Intervention de Jean-Luc Bourgeaux

Séance en hémicycle du lundi 27 mars 2023 à 16h00
Lutte contre le dumping social sur le transmanche — Discussion générale

Photo issue du site de l'Assemblée nationale ou de WikipediaJean-Luc Bourgeaux :

Nous sommes réunis pour débattre de la proposition de la loi visant à lutter contre le dumping social sur les navires effectuant les liaisons transmanche. En août 2022, les armateurs et le président du syndicat CGT des Marins du Grand Ouest tiraient la sonnette d'alarme sur les agissements de la société P&O Ferries, entreprise britannique qui, en mars 2022, avait brutalement licencié près de 800 travailleurs, sans préavis et au moyen d'un appel vidéo enregistré, pour les remplacer dans la foulée par des marins de pays tiers dont les conditions de travail sont déplorables. Dans la foulée, la compagnie danoise DFDS, qui emploie des marins français sur les lignes de Calais et Dieppe, déclarait qu'en cas de désaccord entre la France et l'Angleterre, elle alignerait ses conditions sociales sur celles de P&O Ferries.

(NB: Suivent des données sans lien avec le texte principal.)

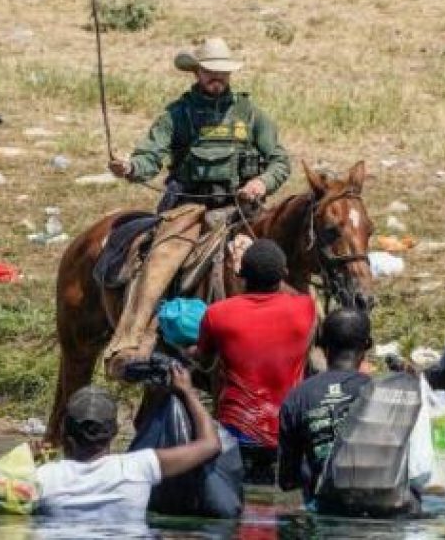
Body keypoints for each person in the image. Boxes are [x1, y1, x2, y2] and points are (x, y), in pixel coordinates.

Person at [102, 36, 290, 372]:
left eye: (222, 73)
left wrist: (261, 182)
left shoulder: (251, 114)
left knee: (286, 257)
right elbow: (150, 155)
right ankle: (132, 340)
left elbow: (279, 161)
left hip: (242, 208)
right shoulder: (178, 114)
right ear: (197, 73)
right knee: (162, 258)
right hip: (189, 209)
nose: (216, 78)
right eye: (209, 72)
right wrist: (131, 168)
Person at [195, 239, 316, 484]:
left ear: (242, 275)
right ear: (283, 275)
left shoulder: (217, 313)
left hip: (236, 434)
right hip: (286, 434)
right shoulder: (306, 308)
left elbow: (203, 359)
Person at [35, 364, 219, 519]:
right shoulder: (138, 467)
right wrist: (188, 392)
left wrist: (33, 462)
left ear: (64, 433)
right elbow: (211, 444)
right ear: (114, 432)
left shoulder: (43, 477)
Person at [277, 308, 373, 507]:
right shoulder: (381, 393)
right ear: (367, 346)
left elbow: (287, 481)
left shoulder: (297, 398)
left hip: (325, 509)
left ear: (321, 345)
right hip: (382, 512)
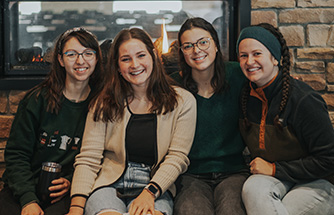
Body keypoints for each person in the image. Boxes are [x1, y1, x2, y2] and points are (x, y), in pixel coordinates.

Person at [66, 28, 196, 215]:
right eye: (126, 59)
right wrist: (76, 209)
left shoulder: (182, 102)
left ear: (154, 56)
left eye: (141, 55)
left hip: (155, 187)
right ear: (118, 66)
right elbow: (88, 159)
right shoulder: (103, 103)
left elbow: (177, 158)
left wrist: (150, 192)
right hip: (108, 185)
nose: (135, 64)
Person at [0, 27, 104, 215]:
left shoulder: (102, 105)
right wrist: (28, 200)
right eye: (71, 54)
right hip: (26, 186)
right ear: (60, 60)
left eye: (88, 53)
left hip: (66, 192)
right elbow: (17, 155)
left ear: (96, 58)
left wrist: (72, 181)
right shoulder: (38, 99)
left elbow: (103, 158)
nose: (81, 61)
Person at [237, 23, 334, 215]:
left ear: (275, 58)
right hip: (277, 177)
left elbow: (329, 160)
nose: (249, 61)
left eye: (257, 54)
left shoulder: (304, 100)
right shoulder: (245, 96)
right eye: (243, 55)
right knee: (252, 189)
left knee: (284, 210)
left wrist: (274, 169)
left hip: (319, 182)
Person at [172, 17, 249, 215]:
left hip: (233, 171)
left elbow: (269, 79)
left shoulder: (238, 75)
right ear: (182, 52)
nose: (197, 50)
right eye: (188, 46)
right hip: (191, 175)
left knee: (232, 210)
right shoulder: (174, 87)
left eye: (203, 42)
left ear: (216, 44)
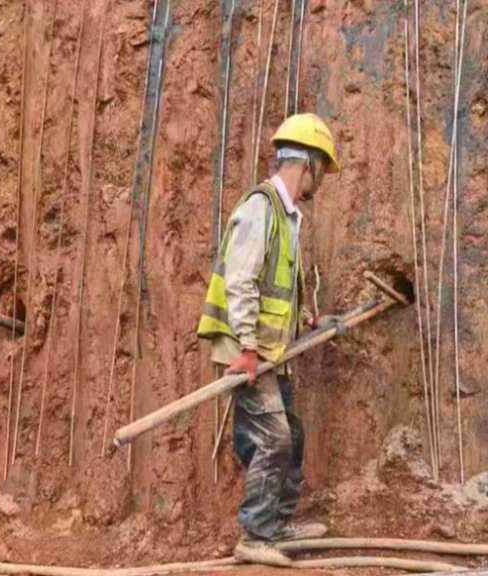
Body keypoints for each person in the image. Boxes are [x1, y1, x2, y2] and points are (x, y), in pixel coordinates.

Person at [197, 113, 341, 566]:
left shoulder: (286, 215)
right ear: (309, 163)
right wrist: (246, 349)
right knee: (273, 438)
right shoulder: (260, 208)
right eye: (323, 168)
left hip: (268, 349)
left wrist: (306, 320)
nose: (321, 180)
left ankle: (277, 523)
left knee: (291, 433)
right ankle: (255, 536)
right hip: (246, 350)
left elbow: (275, 286)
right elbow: (241, 282)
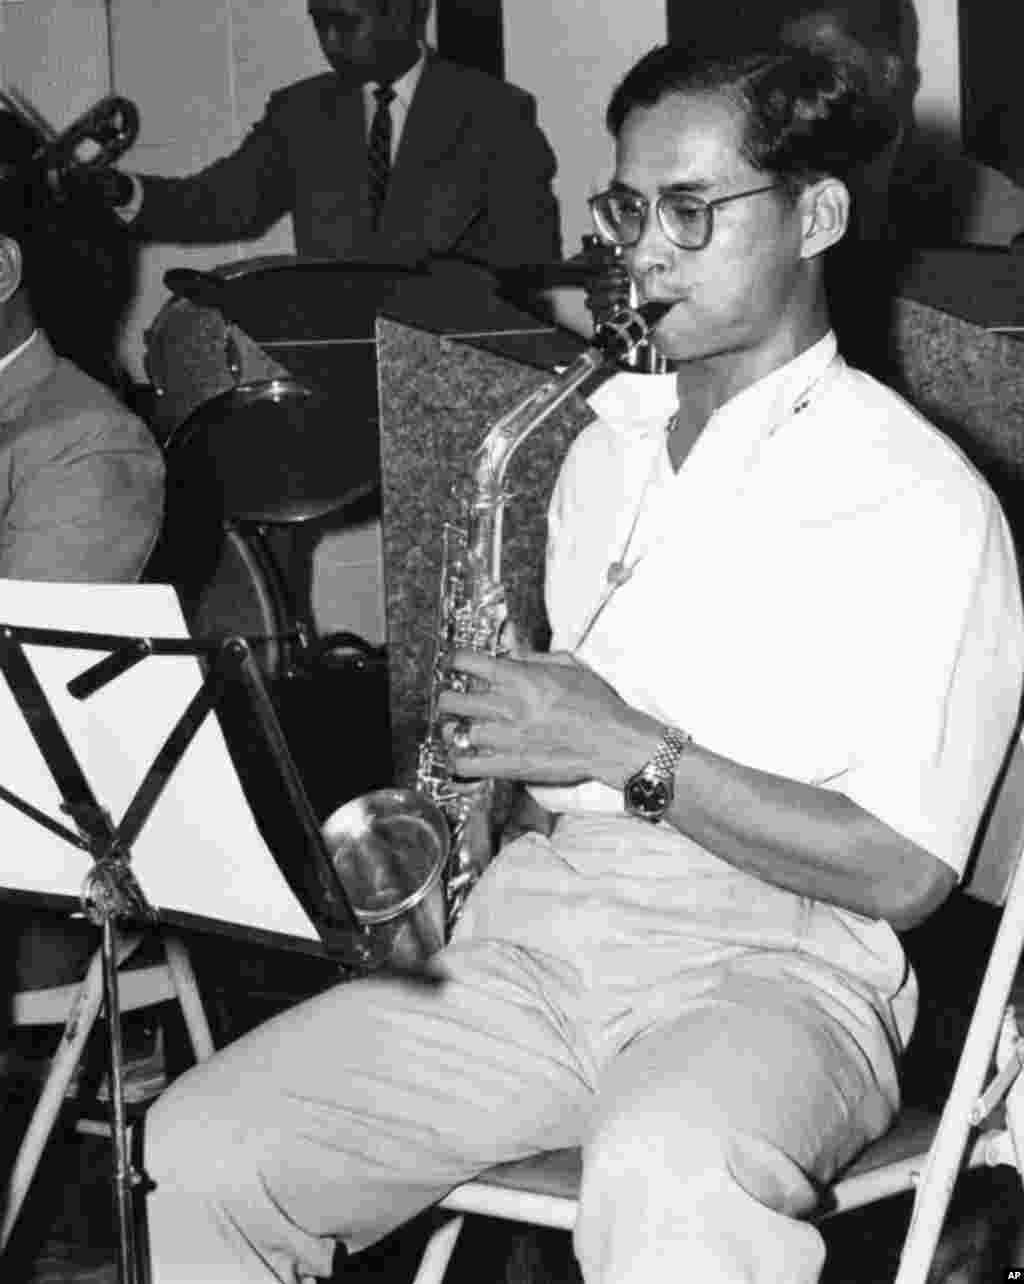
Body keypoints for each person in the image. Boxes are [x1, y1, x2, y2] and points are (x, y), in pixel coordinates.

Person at [142, 43, 1024, 1284]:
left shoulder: (918, 497)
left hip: (784, 966)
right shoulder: (598, 448)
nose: (644, 252)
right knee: (194, 1154)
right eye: (626, 208)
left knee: (666, 1180)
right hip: (536, 942)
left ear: (815, 214)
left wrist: (618, 747)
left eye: (690, 210)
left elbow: (902, 872)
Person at [96, 0, 561, 272]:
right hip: (336, 374)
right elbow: (222, 202)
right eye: (320, 23)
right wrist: (125, 193)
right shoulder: (299, 114)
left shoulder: (496, 115)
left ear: (405, 12)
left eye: (346, 23)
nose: (331, 42)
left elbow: (527, 266)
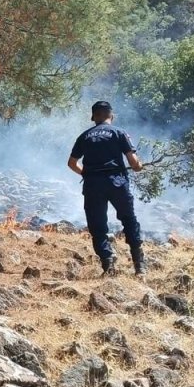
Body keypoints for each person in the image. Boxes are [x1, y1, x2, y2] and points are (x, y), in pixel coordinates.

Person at [67, 101, 144, 275]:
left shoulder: (84, 136)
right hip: (116, 182)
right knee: (129, 220)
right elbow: (133, 162)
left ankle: (108, 266)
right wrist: (139, 166)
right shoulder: (119, 133)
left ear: (93, 117)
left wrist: (87, 174)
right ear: (111, 115)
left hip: (93, 184)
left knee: (98, 225)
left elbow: (72, 163)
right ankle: (140, 266)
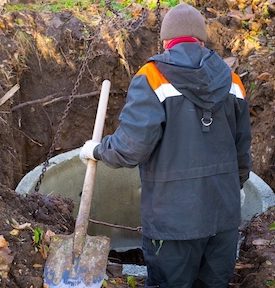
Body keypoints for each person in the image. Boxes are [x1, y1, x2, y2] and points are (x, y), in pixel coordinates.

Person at [80, 3, 252, 288]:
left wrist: (97, 149)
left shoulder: (152, 77)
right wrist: (238, 186)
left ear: (165, 41)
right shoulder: (232, 81)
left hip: (172, 225)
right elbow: (242, 150)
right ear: (201, 39)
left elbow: (132, 147)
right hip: (223, 218)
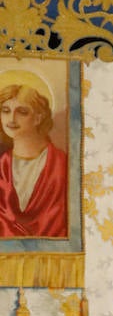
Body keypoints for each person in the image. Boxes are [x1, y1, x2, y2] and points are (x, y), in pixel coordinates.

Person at [0, 77, 68, 239]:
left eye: (22, 112)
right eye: (5, 110)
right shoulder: (2, 165)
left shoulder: (61, 165)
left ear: (38, 117)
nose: (12, 119)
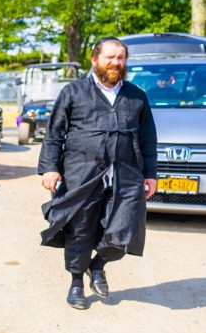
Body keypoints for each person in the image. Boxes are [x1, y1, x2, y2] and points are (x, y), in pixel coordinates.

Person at [39, 37, 158, 310]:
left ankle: (98, 265)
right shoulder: (73, 91)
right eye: (110, 57)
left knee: (125, 229)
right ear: (95, 60)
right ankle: (76, 284)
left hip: (126, 176)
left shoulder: (136, 95)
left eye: (121, 58)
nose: (116, 62)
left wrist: (150, 174)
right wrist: (50, 168)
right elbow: (55, 132)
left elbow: (148, 138)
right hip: (82, 174)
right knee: (80, 231)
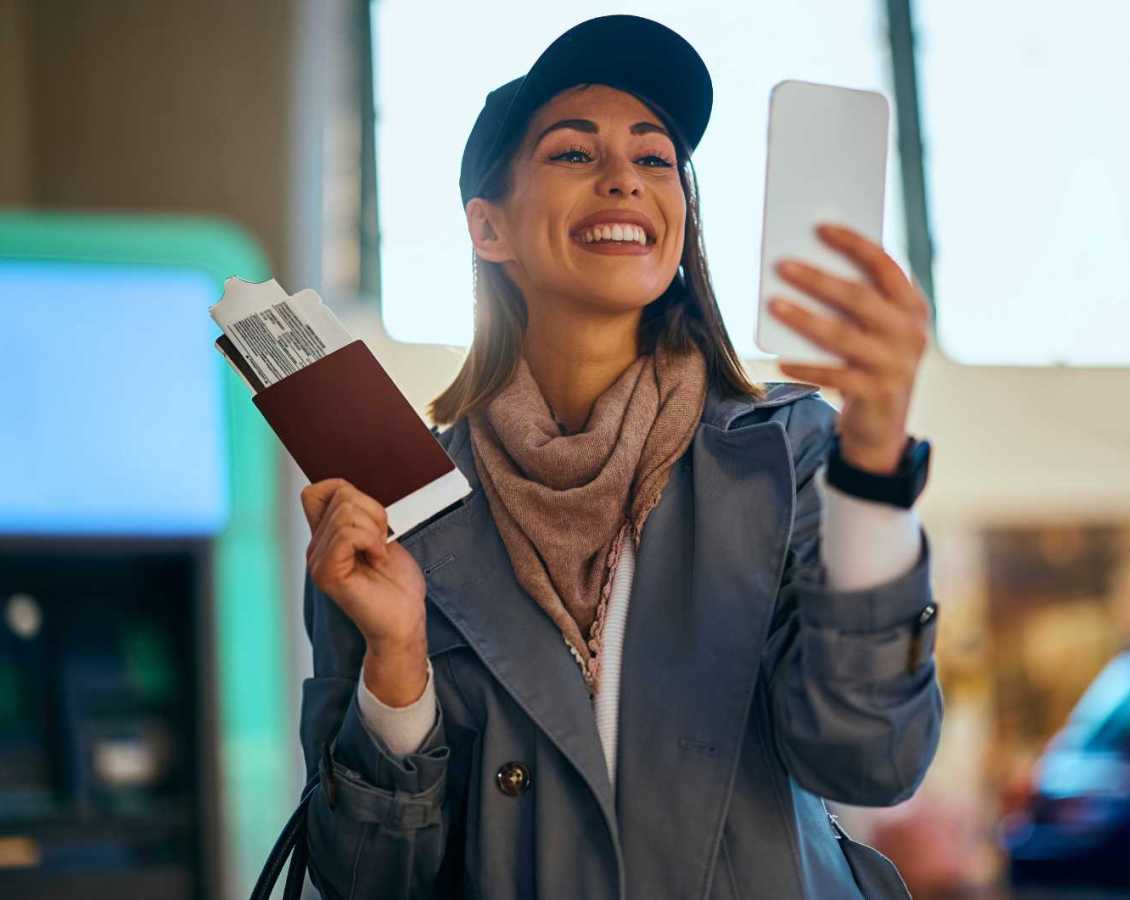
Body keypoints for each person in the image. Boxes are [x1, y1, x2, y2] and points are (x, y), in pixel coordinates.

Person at [297, 14, 941, 899]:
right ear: (489, 228)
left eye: (655, 158)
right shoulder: (399, 513)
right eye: (573, 152)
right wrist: (397, 662)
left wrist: (872, 471)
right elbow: (365, 880)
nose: (625, 179)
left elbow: (870, 759)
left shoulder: (788, 455)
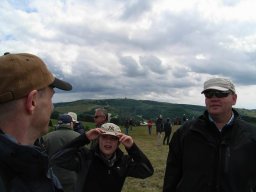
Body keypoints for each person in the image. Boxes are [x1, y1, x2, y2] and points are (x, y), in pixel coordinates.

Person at [163, 77, 256, 192]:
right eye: (209, 94)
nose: (214, 98)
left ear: (234, 99)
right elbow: (172, 176)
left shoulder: (251, 135)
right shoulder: (185, 133)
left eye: (221, 94)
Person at [0, 52, 72, 192]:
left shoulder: (26, 161)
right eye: (51, 98)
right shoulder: (15, 173)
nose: (52, 107)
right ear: (32, 101)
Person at [50, 122, 154, 192]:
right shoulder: (86, 157)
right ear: (98, 139)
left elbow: (147, 171)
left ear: (118, 143)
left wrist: (132, 147)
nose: (108, 141)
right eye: (104, 137)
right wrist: (84, 138)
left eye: (113, 138)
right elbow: (57, 159)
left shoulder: (123, 162)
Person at [43, 114, 80, 192]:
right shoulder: (79, 137)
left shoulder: (47, 137)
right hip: (72, 178)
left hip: (52, 177)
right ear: (70, 124)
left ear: (59, 124)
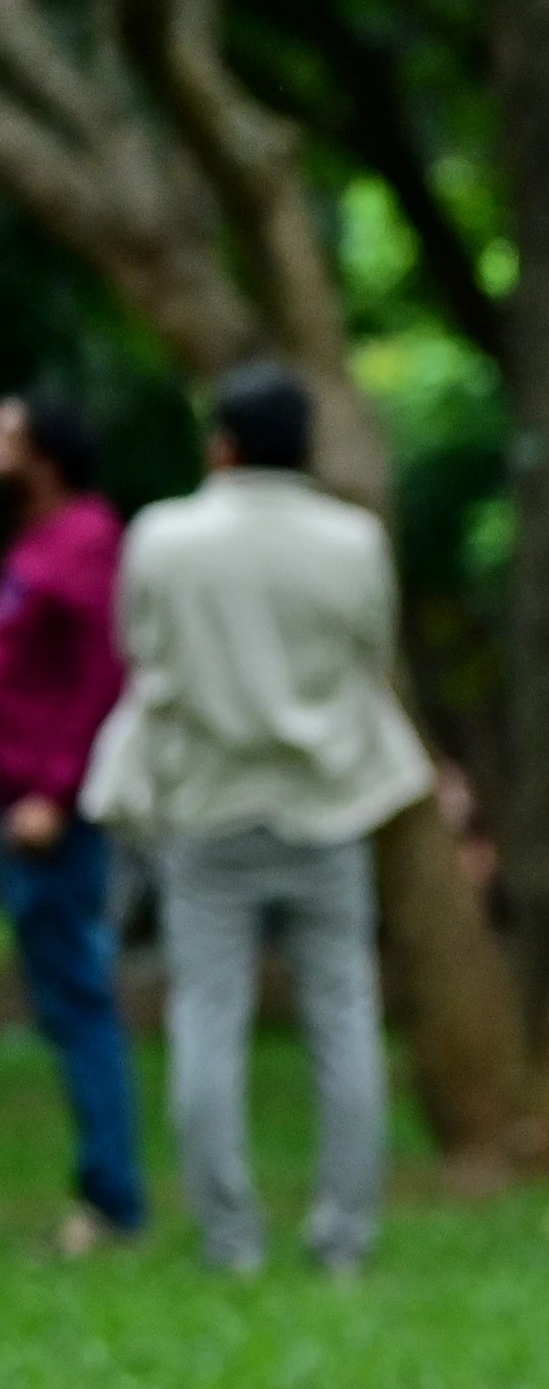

Le 25 octobre dernier, en commission des affaires économiques, lors de l'audition du secrétaire d'État chargé de la mer, M. Berville, j'avais dénoncé ces méthodes et évoqué l'urgence d'un accord bilatéral pour remédier à la faiblesse des lois en matière de dumping social, afin d'éviter que des milliers de marins français et britanniques ne perdent leur emploi. Lors de l'appel de Saint-Malo du 5 novembre 2022, avec la compagnie Brittany Ferries et son président, M. Roué, nous avons confirmé la nécessité de lutter contre ces pratiques déloyales, afin de préserver notre modèle social.

Agir, stopper, dénoncer ces pratiques concurrentielles et faire valoir le droit au travail des marins nationaux et européens dans des conditions dignes de nos pays respectifs en matière de temps de travail, tel est notre credo ! Combattre fermement les pratiques déloyales de dumping social et prévenir leur apparition dans les eaux françaises et communautaires, telle est l'ambition des propositions de loi déposées par mes collègues parlementaires de tous rangs.

Il est temps que la Commission européenne s'empare de cette question vitale pour le secteur du transport maritime. Il est temps aussi d'établir une charte de bonne conduite avec tous les acteurs du transport maritime, l'État et les régions pour lutter contre ces pratiques déloyales.

Si ce dumping social est rendu possible, c'est grâce à deux pavillons européens dits de complaisance, ceux de Chypre et de Malte, qui permettent à un armateur d'employer un capitaine, des officiers et des marins extraeuropéens, sans protection sociale, sans possibilité de récupération et à des salaires très bas, ce qui permet aux compagnies de commercer et de circuler en toute liberté dans l'espace communautaire et les ports de l'Union européenne.

C'est pourquoi il est urgent d'agir sur les salaires et le temps de travail de nos marins et d'imposer notre modèle social ! Une loi de police insérée dans le code des transports et interdisant l'accès de ces navires à nos littoraux permettra de lutter contre tous ces excès et cette concurrence déloyale. Force est de constater que l'affaire P&O a conduit à employer sur ces dessertes des marins à des conditions sociales dignes de pays extracommunautaires à bas coût de main-d'œuvre.

Les compagnies maritimes qui exploitent des navires affectés au transport régulier de passagers entre la France et le Royaume-Uni, sous pavillon français et immatriculés au premier registre, ne peuvent demeurer les otages de telles pratiques.

Les membres du groupe Les Républicains – notamment Pierre-Henri Dumont et moi-même – partagent pleinement les objectifs de cette proposition de loi, qui contient des mesures très utiles, à même de lutter contre le dumping social. Les enjeux sont majeurs pour l'avenir de la marine marchande, pour les lycées maritimes et pour l'École nationale supérieure maritime (ENSM). Il s'agit de contribuer à améliorer la protection sociale des travailleurs et la sécurité, ainsi qu'à rendre plus équitable la concurrence entre les entreprises. Si nous savons déjà que des recours seront déposés, nous espérons tout de même que la loi verra le jour, dans l'intérêt des marins français, des compagnies de transport par bateau dans la Manche et des passagers. La cohérence avec le projet de loi britannique est essentielle à la lisibilité de la mesure et à son application. Notre groupe votera cette proposition de loi.